# Italian Bardigilio Abalaster



## laurie sullivan (Mar 30, 2008)

Here is my effort for the day. I found this in a box I got on my last alabaster order. It resembles marble and a dream to turn. I recently purchased Craig Jacksons Ci1 roughing tool for this reason and it was soooo easy to turn and to not have to sharpen on every other pass, was a time saver. I was able to hollow it in no time. the little piece was the test piece for the new tool. This stands about 3 inches tall and 4 at the widest.  

thanks for looking

Laurie





The lip was natural and I decided to leave it.


----------



## Gruntster (Mar 30, 2008)

in a word....STUNNING!!


----------



## alamocdc (Mar 30, 2008)

Nice looking little pot, Laurie! You have to firgive, Dan.
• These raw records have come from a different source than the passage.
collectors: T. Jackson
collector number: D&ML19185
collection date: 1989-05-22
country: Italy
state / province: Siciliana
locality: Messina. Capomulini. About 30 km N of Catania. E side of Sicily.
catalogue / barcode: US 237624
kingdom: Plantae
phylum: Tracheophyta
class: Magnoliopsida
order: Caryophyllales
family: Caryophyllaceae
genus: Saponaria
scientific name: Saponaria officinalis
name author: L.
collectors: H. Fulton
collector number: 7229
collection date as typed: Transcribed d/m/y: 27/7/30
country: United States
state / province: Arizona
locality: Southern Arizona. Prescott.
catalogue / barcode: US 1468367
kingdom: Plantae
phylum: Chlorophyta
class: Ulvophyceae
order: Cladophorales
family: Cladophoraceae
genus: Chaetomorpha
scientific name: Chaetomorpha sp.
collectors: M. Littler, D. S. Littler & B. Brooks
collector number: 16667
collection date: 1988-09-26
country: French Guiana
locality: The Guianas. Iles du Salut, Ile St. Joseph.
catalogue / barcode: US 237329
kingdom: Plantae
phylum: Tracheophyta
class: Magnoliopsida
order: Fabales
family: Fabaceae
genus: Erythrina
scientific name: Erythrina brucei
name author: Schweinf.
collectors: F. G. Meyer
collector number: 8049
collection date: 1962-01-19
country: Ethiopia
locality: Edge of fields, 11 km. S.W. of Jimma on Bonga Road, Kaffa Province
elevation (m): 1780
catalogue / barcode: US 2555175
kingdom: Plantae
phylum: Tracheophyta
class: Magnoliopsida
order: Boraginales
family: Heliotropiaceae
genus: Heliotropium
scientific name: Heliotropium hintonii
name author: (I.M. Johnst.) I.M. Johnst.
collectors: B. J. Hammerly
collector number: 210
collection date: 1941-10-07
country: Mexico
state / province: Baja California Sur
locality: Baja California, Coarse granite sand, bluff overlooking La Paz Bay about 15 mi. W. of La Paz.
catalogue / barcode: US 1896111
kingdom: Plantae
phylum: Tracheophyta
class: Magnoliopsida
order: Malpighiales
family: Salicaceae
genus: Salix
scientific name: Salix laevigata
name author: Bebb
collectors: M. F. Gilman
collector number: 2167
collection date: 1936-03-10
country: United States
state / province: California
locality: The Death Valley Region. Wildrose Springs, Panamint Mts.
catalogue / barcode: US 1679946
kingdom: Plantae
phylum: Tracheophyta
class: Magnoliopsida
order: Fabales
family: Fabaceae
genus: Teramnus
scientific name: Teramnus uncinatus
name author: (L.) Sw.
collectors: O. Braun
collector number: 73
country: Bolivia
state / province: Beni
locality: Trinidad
He's a man of few words.[}]


----------



## GaryMGg (Mar 30, 2008)

Wow!


----------



## bitshird (Mar 30, 2008)

very neat little vessel or pot,


----------



## Ligget (Mar 31, 2008)

That sure is pretty!


----------



## CSue (Mar 31, 2008)

Very nice, Laurie!  How thin is the wall?  would a candle be nice in it?


----------



## Glenn McCullough (Apr 1, 2008)

Lauri, 
     Very nicely done, love the shape, color(s).


----------



## mwwoodworks (May 14, 2008)

where are you getting your alabaster from if you don't mind me asking? Thanks

Mark


----------



## workinforwood (May 16, 2008)

Beautiful...I am envious!


----------



## NavyDiver (May 18, 2008)

Very nice work!


----------



## great12b4ever (May 18, 2008)

Looks fantastic, but now you have added number 127 to my list of things to get and try to make.  I guess I will have to live to 133 years old to accomplish everything on my bucket list. 
Really, that looks fantastic.


----------